The tea is something of a surprise because, of course, the island is better known for its Jersey Royal potatoes. Though the rental cottages date back to 1731, the tea fields they overlook were planted only in 2017. “The tea plantation idea came from a discussion with farmers at the Jersey Royal Company, it’s an attempt to diversify the farming in the island,” says Bartlett. His project isn’t unique though, the Jersey Tea Company and Jersey Fine Tea are both now also taking advantage of the island’s microclimate to grow tea here.

Jersey, a British Crown Dependency, split from the rest of Normandy in 1204, when it gave its allegiance to the English King John instead of Philip II of France, but the island has never felt wholly British. Close to Tea Field Cottages is Hamptonne Country Life museum, which is set in a Norman granite farmhouse and uncovers the rural history of the island and its historic cider production. Wander through the cider orchards here and you can imagine you are on a patch of Normandy soil. Cider was once the most important export for the island and production is being revived by La Robeline, which is making a name for itself among connoisseur cider drinkers, and can be sampled at the company’s cider shack in St Ouen.

When I pass through St Helier, the island capital, the tables on the terrace outside the Royal Yacht hotel are alive with chatter, but the thud of the boules can just about be heard as locals play pétanque on the nearby pitch. In the Royal Square, people sit sipping rosé in the shade of the awnings outside pubs such as The Cock and Bottle and The Peirson, while the advocates go in and out of the Royal Court.
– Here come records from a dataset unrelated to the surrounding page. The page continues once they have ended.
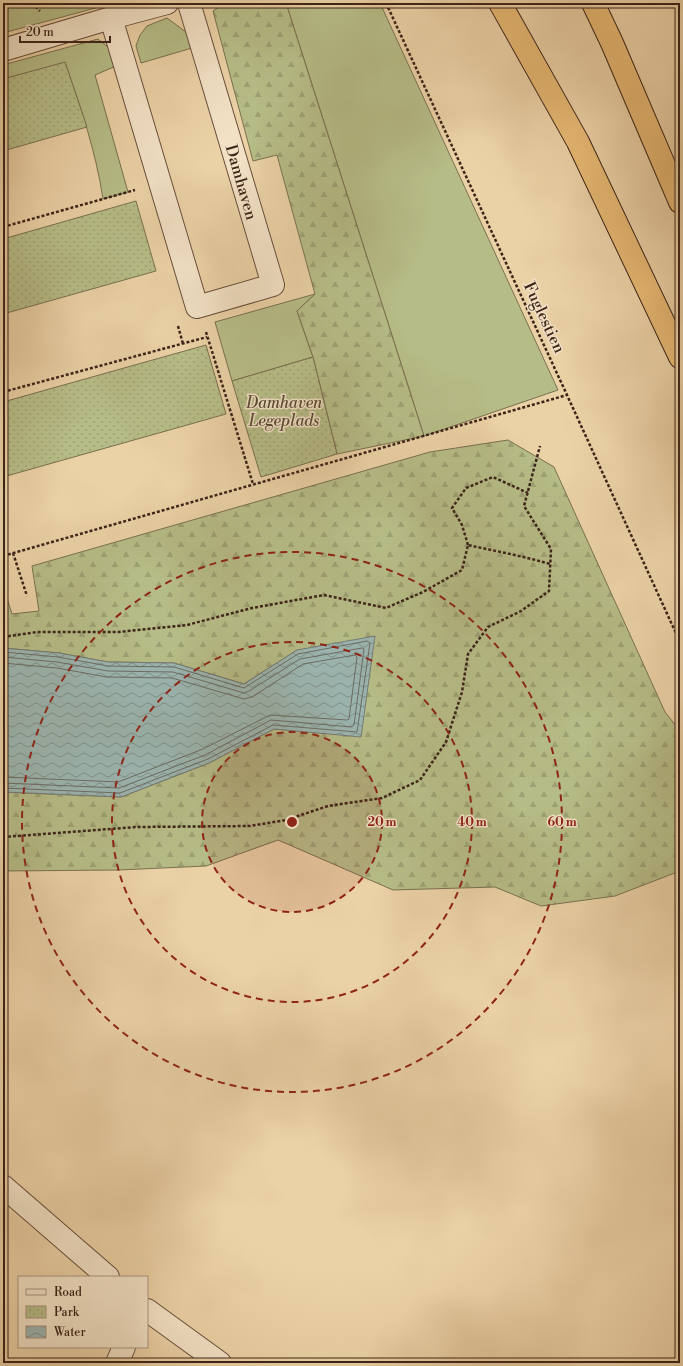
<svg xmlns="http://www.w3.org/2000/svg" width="683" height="1366" font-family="'Libre Bodoni',serif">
	<defs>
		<pattern id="forest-firs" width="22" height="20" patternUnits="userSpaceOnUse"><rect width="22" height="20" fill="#b6bc87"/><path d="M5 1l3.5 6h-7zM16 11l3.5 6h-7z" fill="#9da174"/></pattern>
		<pattern id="park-dots" width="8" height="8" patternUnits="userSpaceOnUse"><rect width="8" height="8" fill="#b6bc87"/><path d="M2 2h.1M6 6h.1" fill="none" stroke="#9da174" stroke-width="1.8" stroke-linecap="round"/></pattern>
		<pattern id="water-waves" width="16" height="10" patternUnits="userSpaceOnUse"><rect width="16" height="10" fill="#9bb5b0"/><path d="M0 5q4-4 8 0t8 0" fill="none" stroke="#80938e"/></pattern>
	</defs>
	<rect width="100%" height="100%" fill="#ebd1a6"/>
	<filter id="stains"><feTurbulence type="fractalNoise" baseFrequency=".005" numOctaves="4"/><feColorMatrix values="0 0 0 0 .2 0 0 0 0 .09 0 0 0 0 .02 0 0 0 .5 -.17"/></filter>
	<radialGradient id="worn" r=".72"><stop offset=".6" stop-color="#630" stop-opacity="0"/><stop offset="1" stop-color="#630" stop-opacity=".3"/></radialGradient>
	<path fill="#b6bc87" stroke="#797050" d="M3,3h111l-111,30z
		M286,3h94l178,387 -134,46z
		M167,18l19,14 6,16 -51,15 -5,-17 4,-11 7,-9z
		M98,39l15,12 3,15 -21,9 33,117 -25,7c-7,-47 -22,-91 -38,-136l-62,16v-14z
		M315,294l-18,17 16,46 -81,24 -17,-59z"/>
	<path fill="url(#forest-firs)" stroke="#797050" d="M225,3h61l138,433 -87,18 -24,-97 -16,-46 18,-17 -38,-139 -24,6 -40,-150z
		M508,440l46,27 111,245 15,19v140l-65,25 -74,10 -46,-19 -102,3 -115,-50 -72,26 -88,4 -115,1v-79l118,5 88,-34 65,-34 87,7 -64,-86 -53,34 -70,-21 -66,-1 -49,-9 -56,-5v-62l9,28 27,-3 -7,-45 398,-114z"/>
	<path fill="url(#park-dots)" stroke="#797050" d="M65,62l22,65 -84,24v-72z
		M136,201l20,70 -153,43v-75z
		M206,345l20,69 -223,63v-75z
		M313,357l24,97 -76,23 -29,-96z"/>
	<path fill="url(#water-waves)" stroke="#757b74" d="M375,636l-14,101 -87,-8 -65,34 -88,34 -118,-5v-144l56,5 49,9 66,1 70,21 53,-34z"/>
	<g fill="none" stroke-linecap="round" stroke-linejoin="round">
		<path stroke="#6c6c64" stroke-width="1" d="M3,652l55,5 50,9 66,1 70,21 54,-34 69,-13 3,2 -13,89 -84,-7 -65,34 -88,34 -117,-5
			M3,657l54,5 51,9 65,1 71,21 5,-2 51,-32 62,-11 2,1 -10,76 -2,2 -81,-7 -66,35 -86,33 -116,-5
			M3,663l54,5 50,9 65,1 72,21 8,-2 51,-33 52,-9 2,2 -8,62 -2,1 -77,-5 -67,34 -85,33 -115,-5"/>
		<g stroke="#684f3c" stroke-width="24">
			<path id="minor" d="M111,18l86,289 76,-22 -84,-282
				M3,50l108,-32 56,-15
				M3,1186l105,91
				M147,1310l73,53
				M117,1363l7,-16"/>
		</g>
		<g stroke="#3c2419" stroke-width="24">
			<path id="highway" d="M500,3l78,139 102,215
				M593,3l19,40 68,159"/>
		</g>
		<path stroke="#3c2419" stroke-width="2.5" stroke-dasharray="3 2" stroke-linecap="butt" d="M32,3l8,8
			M386,3l181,392 113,247
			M3,227l132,-37
			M178,326l5,18
			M206,332l47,152
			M3,392l204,-55
			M468,545l-6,-20 -10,-17 14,-20 27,-11 35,16
			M13,553l14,43
			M3,556l564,-161
			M3,637l34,-5h82l68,-7 65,-17 72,-13 62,13 37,-16 39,-22 6,-25c27,6 55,11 82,19
			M3,837l134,-10 113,-1 36,-6 42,-14 54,-8 38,-18 26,-38 16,-50 6,-38 20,-27 33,-16 28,-20 2,-42 -27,-43 16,-60"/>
		<use href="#minor" stroke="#f2e1c5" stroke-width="22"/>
		<use href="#highway" stroke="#e6b873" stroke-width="22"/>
	</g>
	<circle cx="292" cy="822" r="90" fill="#8f2418" fill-opacity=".12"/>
	<g fill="none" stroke="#8f2418" stroke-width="2" stroke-dasharray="7 5">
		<circle cx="292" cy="822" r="90"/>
		<circle cx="292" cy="822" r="180"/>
		<circle cx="292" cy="822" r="270"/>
	</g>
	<g text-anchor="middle" stroke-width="3" stroke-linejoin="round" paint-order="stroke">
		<g font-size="16" fill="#3c2419" stroke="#f2e1c5">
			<text transform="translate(242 182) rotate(74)" y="6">Damhaven</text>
			<text transform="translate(545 317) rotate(65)" y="6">Fuglestien</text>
		</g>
		<g font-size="16" font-style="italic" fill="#5a4a34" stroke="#f2e1c5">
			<text x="284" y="408">Damhaven<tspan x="284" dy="18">Legeplads</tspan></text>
		</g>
	</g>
	<circle cx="292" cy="822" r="6" fill="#8f2418" stroke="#f2e1c5" stroke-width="2"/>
	<g font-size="12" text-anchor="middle" font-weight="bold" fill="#8f2418" stroke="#f2e1c5" stroke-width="3" stroke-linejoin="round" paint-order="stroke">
		<text x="382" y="826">20 m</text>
		<text x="472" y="826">40 m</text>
		<text x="562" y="826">60 m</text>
	</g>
	<rect width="683" height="1366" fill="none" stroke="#ebd1a6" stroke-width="16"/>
	<rect x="4" y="4" width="675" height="1358" fill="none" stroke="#3c2419" stroke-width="2"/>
	<rect x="8" y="8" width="667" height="1350" fill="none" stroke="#3c2419"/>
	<rect x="18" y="1276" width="130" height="72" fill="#f2e1c5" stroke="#a99580"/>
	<rect x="26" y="1289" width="20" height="6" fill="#f2e1c5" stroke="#a99580"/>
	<text x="54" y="1296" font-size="12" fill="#3c2419">Road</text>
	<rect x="26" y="1306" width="20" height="12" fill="url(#park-dots)" stroke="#a99580"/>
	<text x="54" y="1316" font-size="12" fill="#3c2419">Park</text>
	<rect x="26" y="1326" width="20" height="12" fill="url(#water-waves)" stroke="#a99580"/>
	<text x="54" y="1336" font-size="12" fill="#3c2419">Water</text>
	<path d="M20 36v6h90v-6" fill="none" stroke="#3c2419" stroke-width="2"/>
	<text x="26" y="36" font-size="12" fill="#3c2419" stroke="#f2e1c5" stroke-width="3" paint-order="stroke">20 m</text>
	<rect width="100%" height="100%" filter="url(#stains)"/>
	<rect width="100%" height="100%" fill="url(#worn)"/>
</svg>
In the rural interior of the island is a network of narrow 15mph country roads, known as “green lanes”, where walkers and cyclists pause to purchase new potatoes, courgettes or irises from honesty boxes in hedgerows or to stare into the wide eyes of the distinctive Jersey cow. The lanes, like most roads on the island, have Jersey French names such as La Verte Rue and La Rue du Pont. It feels a long way from the south coast of England. A hundred miles to be precise, whereas France is just 14 miles away. From the turrets of the magnificent Norman castle of Mont Orgueil in the east of the island, it is even possible to make out people sunbathing on French beaches, just across the water.